Dalam sebuah perjanjian yang cukup terkenal ada bunyi ‘seringkali yang kita cari dalam hidup kita bukan kebutuhan tapi keinginan’, sementara ada perbedaan besar antara kebutuhan dan keinginan, sebut Pendeta Raprap.

“Karena itu lah St. Paulus membaliknya marilah kita belajar mencukupkan diri dengan apa yang Tuhan kasih. Jadi kalau duitmu segitu, cukupkan lah dirimu dengan uangmu. Kalau duitmu cukup untuk tempe, makan lah tempe. Banyak orang duitnya cukup untuk tempe tapi pengennya Kentucky, makanya korupsi,” tuturnya dalam ceramah malam itu.

Untuk itu, Pendeta Raprap mengajak advokat sama-sama bertindak benar. “Kebenaran itu lah yang sudah susah diperoleh di negeri ini. Ngga usah di pengadilan, ngga usah di lembaga-lembaga penegak hukum, di traffic lights aja kebenaran sudah sulit diperoleh,” tukasnya.

Persekutuan Gereja-Gereja Indonesia, kata Pendeta Raprap, telah merumuskan bahwa ‘Anak Terang’ adalah pembawa kebenaran, keadilan, dan menciptakan damai sejahtera. Oleh karena itu, menurut Pendeta Raprap, advokat sebagai ‘Anak Terang’ yang menjadi saksi Tuhan dalam penegakan hukum di Indonesia, haruslah selalu bertindak benar.

Dalam Islam, menurut Ustadz Nurul Irfan, mengenai korupsi ini dapat dilihat dalam Al Quran surat Ali Imran ayat 161. Terjemahan ayat ini berbunyi, “Tidak mungkin seorang nabi berkhianat dalam urusan harta rampasan perang.
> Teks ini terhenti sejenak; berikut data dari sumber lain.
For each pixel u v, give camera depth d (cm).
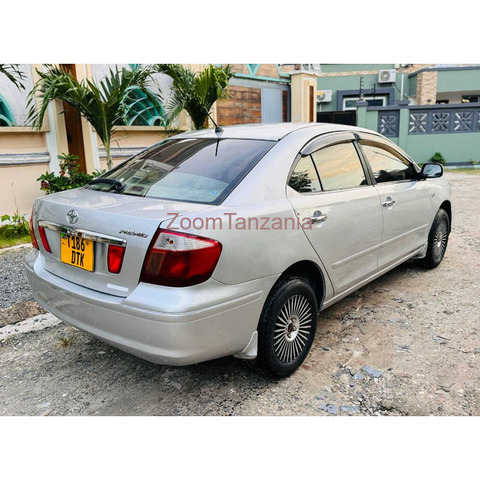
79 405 283
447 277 482
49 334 371
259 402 281
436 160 1445
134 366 325
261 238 263
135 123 832
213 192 271
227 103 1045
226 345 255
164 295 233
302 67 1359
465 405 274
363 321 383
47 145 707
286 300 284
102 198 285
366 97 1786
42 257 307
Barangsiapa yang berkhianat dalam urusan rampasan perang itu, maka pada hari kiamat ia akan datang membawa apa yang dikhianatkannya itu, kemudian tiap diri akan diberi pembalasan tentang apa yang ia kerjakan dengan (pembalasan) setimpal, sedang mereka tidak dianiaya.”
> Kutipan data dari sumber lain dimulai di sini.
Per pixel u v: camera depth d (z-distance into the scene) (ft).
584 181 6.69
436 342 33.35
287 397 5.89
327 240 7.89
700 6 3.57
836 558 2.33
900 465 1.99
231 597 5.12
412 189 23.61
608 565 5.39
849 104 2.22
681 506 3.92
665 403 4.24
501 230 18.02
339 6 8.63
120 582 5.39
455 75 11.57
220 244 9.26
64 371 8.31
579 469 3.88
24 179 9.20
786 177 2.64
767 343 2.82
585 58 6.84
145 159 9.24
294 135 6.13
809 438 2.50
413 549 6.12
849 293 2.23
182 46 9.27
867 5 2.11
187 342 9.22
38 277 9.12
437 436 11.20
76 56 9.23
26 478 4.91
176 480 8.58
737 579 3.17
Sementara, bagi hakim yan melakukan korupsi, diriwayatkan dalam Hadits Riwayat Bukhari, kelak akan masuk neraka. Dipaparkan oleh Ustadz Nurul, ada tiga golongan hakim, dua di antaranya adalah golongan yang akan masuk neraka, dan hanya satu yang akan masuk surga.

“Yang masuk neraka itu adalah hakim yang sebetulnya mengerti hukum dengan baik, tetapi karena terpengaruh pemberian berupa ryswah (suap), maka putusannya salah karena mengikuti selera yang bayar,” jelasnya yang juga dosen pengajar Hukum Pidana Islam di Fakultas Syariah dan Hukum Universitas Islam Negeri Syarif Hidayatullah.
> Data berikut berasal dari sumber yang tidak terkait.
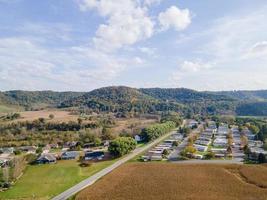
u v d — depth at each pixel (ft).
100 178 369.50
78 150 548.72
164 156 485.56
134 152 523.29
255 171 389.80
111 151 485.56
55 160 462.60
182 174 379.55
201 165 427.33
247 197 296.51
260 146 561.43
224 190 317.42
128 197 299.38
Yang kedua hakim yang memutuskan perkara dengan putusan salah akibat kedangkalan ilmu yang dia miliki, lanjut Ustadz Nurul. Hal ini disebabkan karena kompetensinya mungkin tidak memenuhi tapi karena ada kolusi dan segala macam dia jadi hakim sehingga putusannya menyesatkan.

“Satu di antara tiga yang masuk surga itu adalah hakim yang mengerti dengan baik lalu memutuskan dengan putusan yang baik dan benar. Itu lah yang oleh nabi diberi apresiasi berupa hakim calon penghuni surga,” sebut Ustadz Nurul saat dihubungi hukumonline, Jumat (14/8).

Hakim dalam hadits ini, menurut Ustadz Nurul, juga termasuk penegak hukum lainnya seperti jaksa dan pengacara. “Kalau di zaman nabi memang profesi tentang hukum hanya disebutkan hakim semata-mata. Tidak ada jaksa, pengacara. Tetapi apapun namanya sekarang, ada jaksa, panitera, pengacara, itu kalau kita lihat tugasnya terkait penegakan hukum, itu maka masuk dalam kelompok hakim yang namanya Al-Qudhatu,” pungkasnya.